What carried him through was partly inheritance. His sister had become a J-1 Exchange Teacher before him, and watching her succeed gave him a template for believing he could too. Faith, family, friends, and colleagues filled in the rest. He distills the lesson without sentimentality: “Resilience is built one difficult day at a time.”
The discomfort turned out to be productive. Somewhere in the work of teaching diverse learners, Reynaldo began shaping a classroom routine he eventually formalized as the PSRP Framework, short for Predict, Solve, Reflect, and Propose or Present. Designed to push engagement, critical thinking, collaboration, and problem-solving in science classrooms, it started as a daily practice and grew into something he now shares with other educators and mentees.
From newcomer to mentor
There’s a particular kind of vertigo in arriving somewhere as an outsider and then being asked to guide others. Reynaldo felt it. Selected as an RTC Mentor through Reach University in California, he found himself supporting non-credentialed teachers as they worked toward their teaching credentials. “Coming from the Philippines and beginning my journey as an international teacher, I never imagined that I would one day mentor aspiring teachers in California,” he says. Watching his mentees advance toward becoming credentialed teachers, he says, remains one of the proudest moments of his professional life.

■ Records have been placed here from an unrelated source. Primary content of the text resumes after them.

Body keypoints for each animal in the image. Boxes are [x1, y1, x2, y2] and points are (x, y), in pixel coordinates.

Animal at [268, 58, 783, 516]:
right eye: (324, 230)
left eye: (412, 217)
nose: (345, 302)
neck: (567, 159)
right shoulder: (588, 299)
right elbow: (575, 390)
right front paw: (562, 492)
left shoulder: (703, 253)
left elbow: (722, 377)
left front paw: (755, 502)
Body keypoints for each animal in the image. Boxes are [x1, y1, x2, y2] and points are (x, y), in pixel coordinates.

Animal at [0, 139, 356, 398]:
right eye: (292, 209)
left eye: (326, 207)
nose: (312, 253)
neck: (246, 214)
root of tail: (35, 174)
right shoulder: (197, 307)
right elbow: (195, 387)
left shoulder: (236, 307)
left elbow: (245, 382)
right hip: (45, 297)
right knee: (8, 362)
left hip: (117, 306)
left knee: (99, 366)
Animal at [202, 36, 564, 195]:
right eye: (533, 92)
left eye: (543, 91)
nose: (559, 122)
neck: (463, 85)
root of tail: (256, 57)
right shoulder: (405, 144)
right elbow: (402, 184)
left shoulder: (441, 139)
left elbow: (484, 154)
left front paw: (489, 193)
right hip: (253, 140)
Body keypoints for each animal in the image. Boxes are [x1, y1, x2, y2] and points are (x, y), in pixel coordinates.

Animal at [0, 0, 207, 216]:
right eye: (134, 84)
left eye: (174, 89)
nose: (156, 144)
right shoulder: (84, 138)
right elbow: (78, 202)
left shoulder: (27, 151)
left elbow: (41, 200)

His sense of the job kept widening. In 2024, he was named a Youth Vote Champion by Families in Action for Quality Education for helping Oakland youth participate in the city’s inaugural Oakland Youth Vote for School Board election. The recognition, signed by FIA co-founder and CEO Kemi Kian and lead youth organizer Javier Baraza, confirmed something he’d come to believe: that education runs past academics into civic life. Helping young people become informed, engaged citizens, he decided, was part of preparing them for the future, not a detour from it.
The return as the point
Here is where Reynaldo’s story complicates the familiar arc of the Filipino abroad. The J-1 program comes with the 212(e) Home Residency Rule, which requires participants to return home for two years before pursuing certain other US visas. Many treat that clause as an obstacle. He treats it as the plan.

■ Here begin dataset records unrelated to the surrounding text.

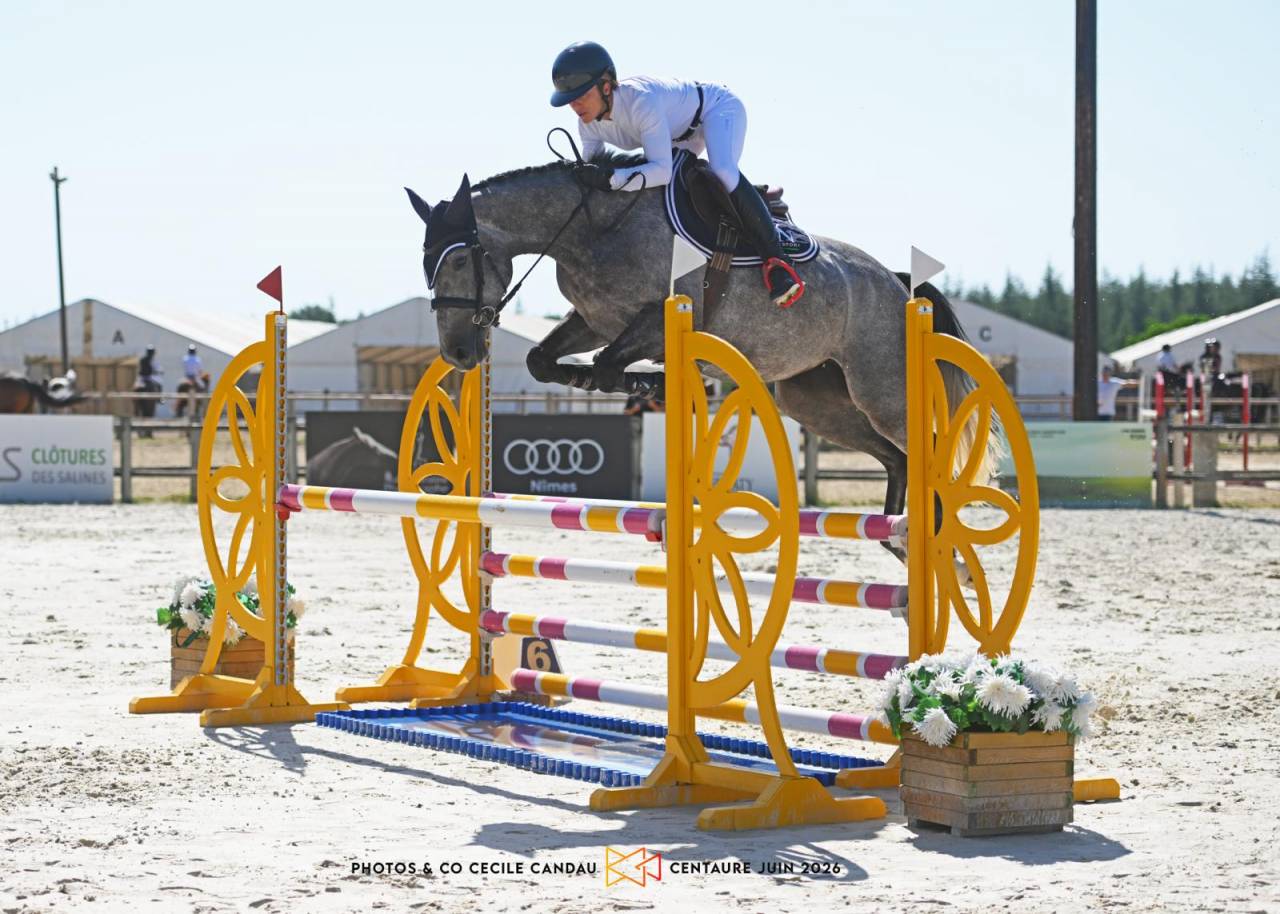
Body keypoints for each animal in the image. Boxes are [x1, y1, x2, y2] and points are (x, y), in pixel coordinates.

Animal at [406, 155, 995, 563]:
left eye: (456, 260)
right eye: (426, 264)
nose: (458, 353)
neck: (592, 230)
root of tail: (897, 284)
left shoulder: (654, 320)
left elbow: (610, 364)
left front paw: (649, 384)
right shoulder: (592, 321)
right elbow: (543, 362)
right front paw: (631, 384)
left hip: (880, 389)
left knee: (926, 450)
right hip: (817, 400)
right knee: (897, 459)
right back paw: (900, 540)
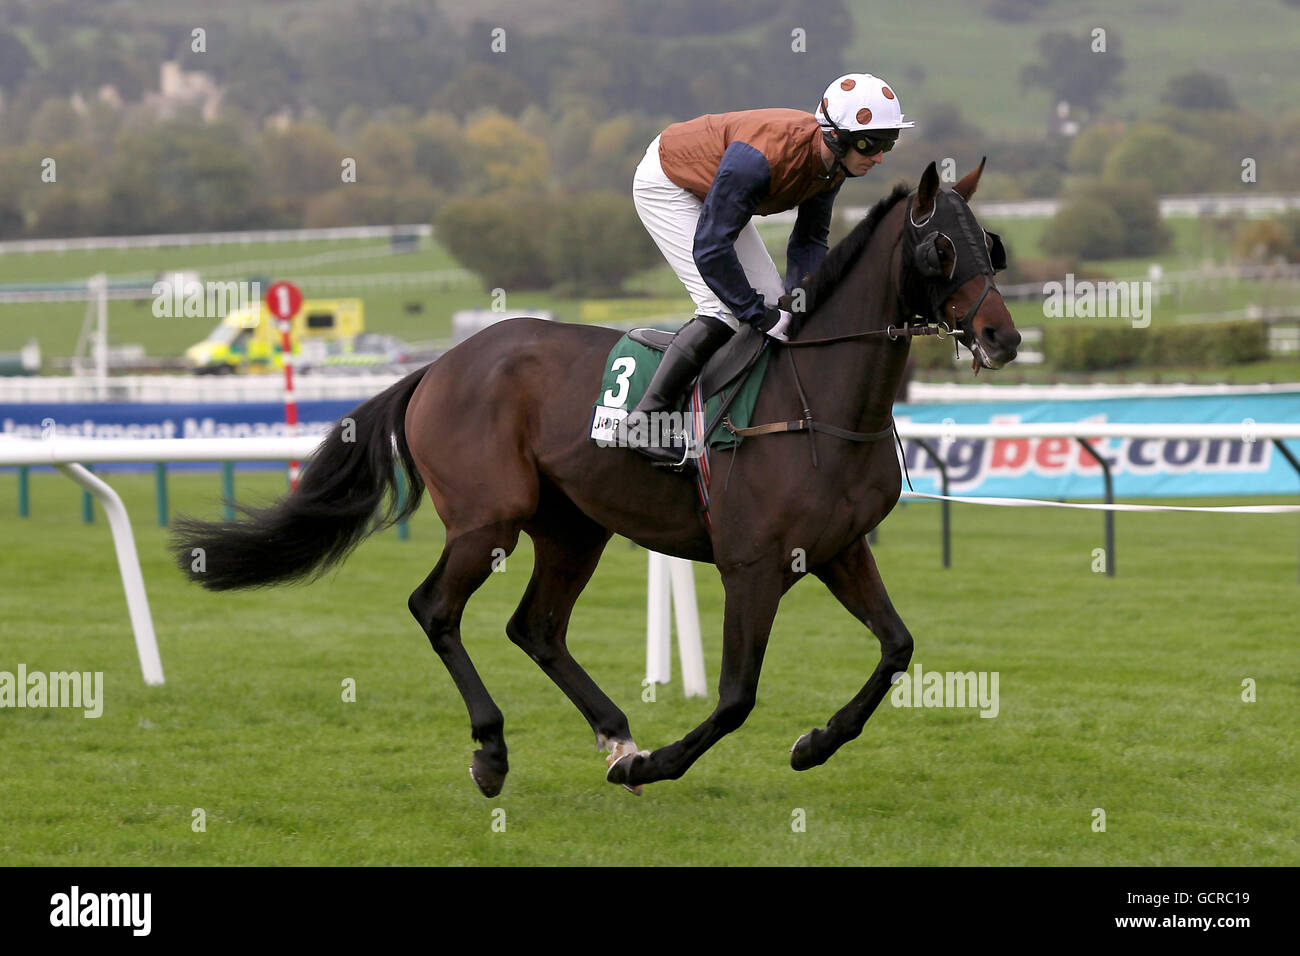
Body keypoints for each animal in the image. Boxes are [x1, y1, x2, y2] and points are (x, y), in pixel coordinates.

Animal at [170, 160, 1013, 796]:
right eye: (943, 247)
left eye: (993, 246)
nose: (1003, 337)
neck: (816, 397)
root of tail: (437, 367)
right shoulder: (752, 564)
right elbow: (736, 696)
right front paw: (659, 764)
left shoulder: (839, 549)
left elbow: (897, 647)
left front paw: (815, 743)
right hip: (490, 515)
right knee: (435, 608)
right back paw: (494, 750)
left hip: (573, 526)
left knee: (535, 627)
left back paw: (614, 733)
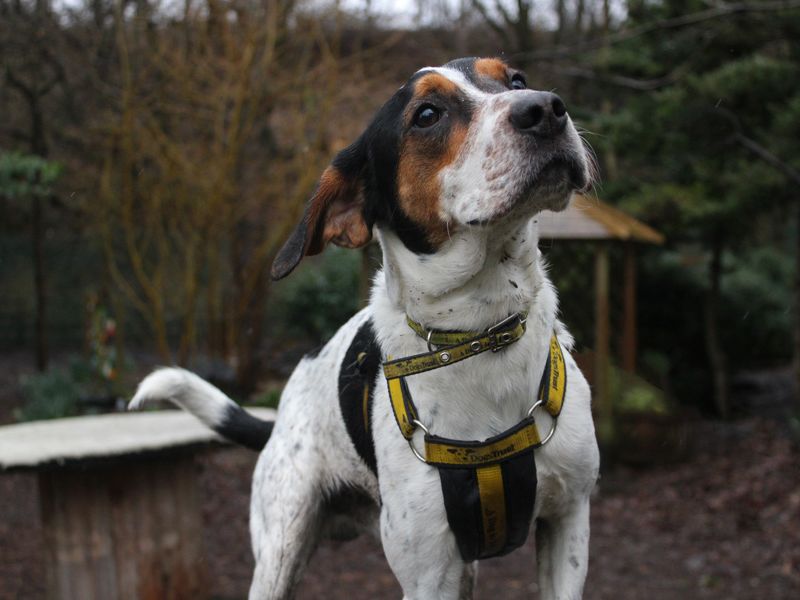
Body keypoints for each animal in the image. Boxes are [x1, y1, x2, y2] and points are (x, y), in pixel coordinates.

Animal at [128, 57, 596, 600]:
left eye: (516, 80)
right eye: (427, 114)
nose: (546, 108)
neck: (482, 332)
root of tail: (280, 414)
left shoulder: (568, 522)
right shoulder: (428, 573)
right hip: (281, 552)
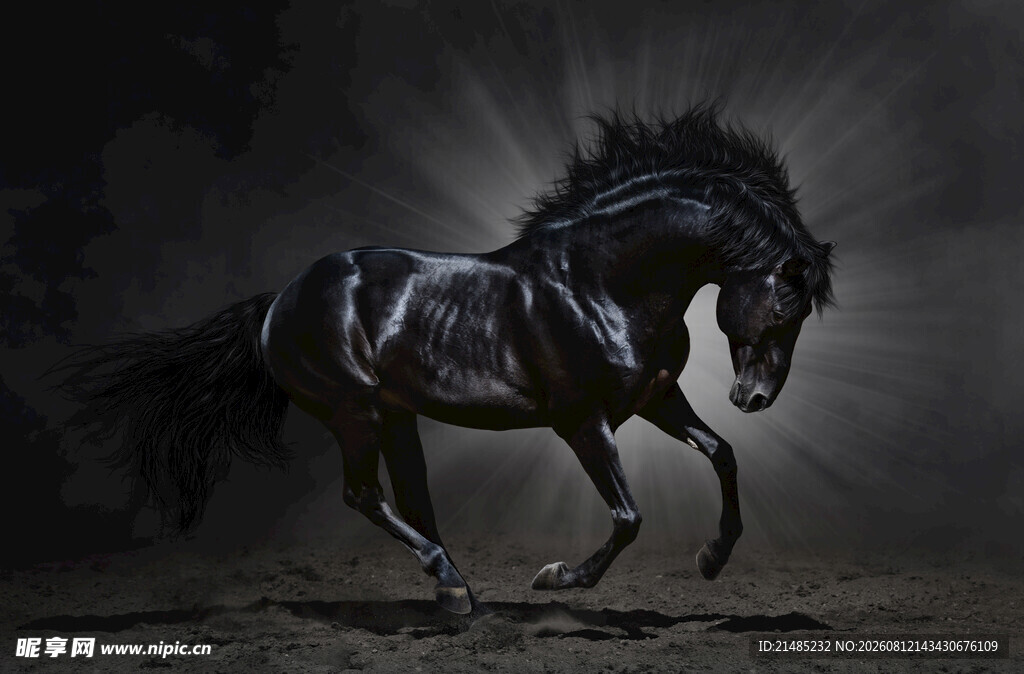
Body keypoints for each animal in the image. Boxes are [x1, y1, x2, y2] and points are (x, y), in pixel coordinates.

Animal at [59, 104, 835, 616]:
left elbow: (722, 454)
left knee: (411, 500)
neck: (599, 283)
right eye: (784, 305)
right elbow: (628, 517)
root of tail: (279, 300)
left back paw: (458, 591)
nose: (754, 398)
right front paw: (555, 578)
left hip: (394, 416)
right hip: (353, 411)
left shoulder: (654, 398)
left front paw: (712, 559)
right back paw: (453, 586)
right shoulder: (583, 422)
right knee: (364, 495)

Once he fulfills the requirement, he intends to return to the Philippines and put what he’s gathered to use, through teacher mentoring, leadership, educational research, and curriculum development. High on the list is formally publishing and expanding the PSRP Framework so more teachers and students can benefit from it. He’s also thinking structurally, raising a question about the exchange model itself: how can returning educators be better supported so their international experience actually strengthens education back home?

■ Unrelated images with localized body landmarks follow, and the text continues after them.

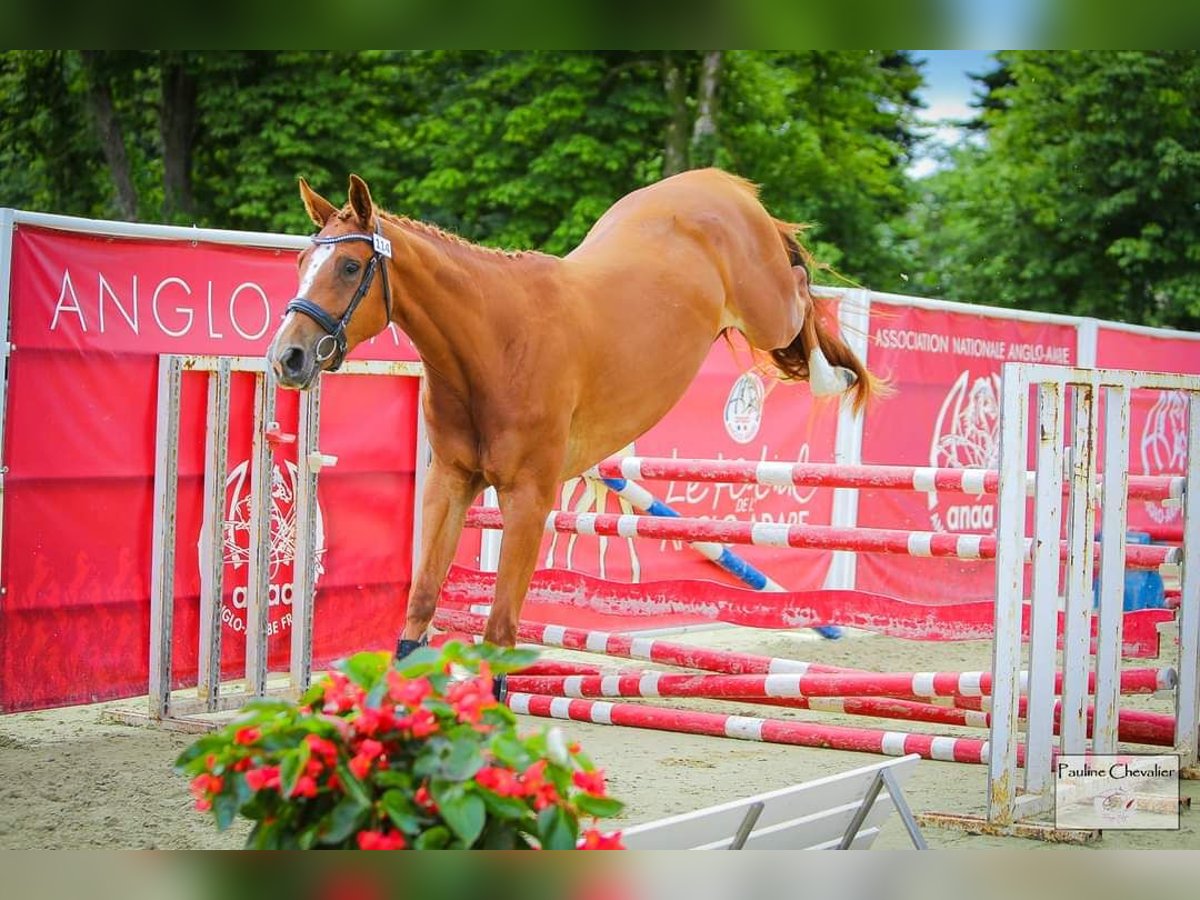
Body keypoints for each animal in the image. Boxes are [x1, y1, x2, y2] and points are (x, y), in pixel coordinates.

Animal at [267, 169, 878, 676]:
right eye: (299, 266)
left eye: (349, 267)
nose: (287, 358)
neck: (493, 343)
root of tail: (719, 182)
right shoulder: (451, 483)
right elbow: (418, 611)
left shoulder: (528, 498)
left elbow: (500, 631)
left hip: (766, 311)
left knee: (800, 292)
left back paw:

His answer is that they should be deployed as mentors, researchers, curriculum contributors, and instructional leaders rather than quietly reabsorbed. The experience, in his view, is a resource the system tends to waste.
For kababayans navigating their own version of the journey, his advice is grounded and direct. “Always remember why you started,” he says, urging people to guard their long-term goals against temporary distractions, to be wise with money, and to choose relationships carefully. One principle sits above the rest. “Respect begets respect,” he says, calling it the thing that builds trust whether you’re dealing with colleagues, employers, students, or family.
What stays with him, in the end, isn’t the list of awards. It’s gratitude, split between the country that built his foundation and the one that stretched him. “The greatest measure of success is not the awards we receive, but the lives we influence along the way.” For a teacher who left home to learn as much as to teach, that may be the most honest grade he could give himself.